- Your task -
Beginning at the line that holds "exposure_s: 1/30" and continuing to the last line of the data below, transcribe every line word for word, without pictures.

- Record extracts -

[Start of section]

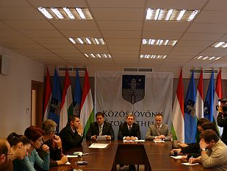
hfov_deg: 37.3
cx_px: 140
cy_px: 107
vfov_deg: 28.5
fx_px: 335
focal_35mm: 51
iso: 100
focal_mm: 7.4
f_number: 2.8
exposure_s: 1/30
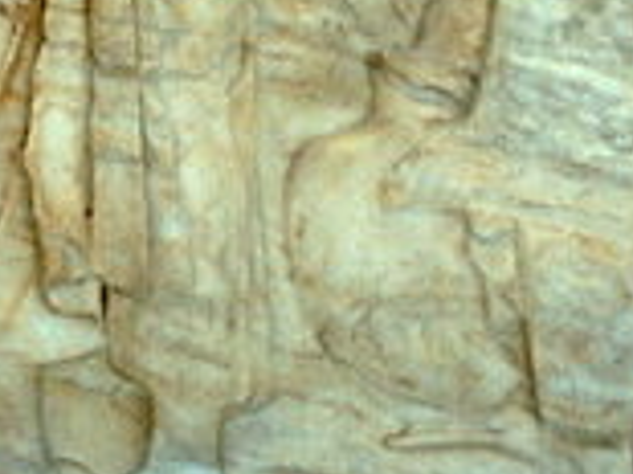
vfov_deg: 9.2
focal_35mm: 158
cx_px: -192
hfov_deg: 12.1
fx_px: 2887
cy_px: -145
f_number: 4.9
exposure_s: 1/100
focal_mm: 8.8
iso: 125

[End of section]

- Task response -
exposure_s: 1/30
vfov_deg: 9.2
focal_35mm: 158
cx_px: -192
hfov_deg: 12.1
fx_px: 2887
cy_px: -145
f_number: 4.9
exposure_s: 1/100
focal_mm: 8.8
iso: 125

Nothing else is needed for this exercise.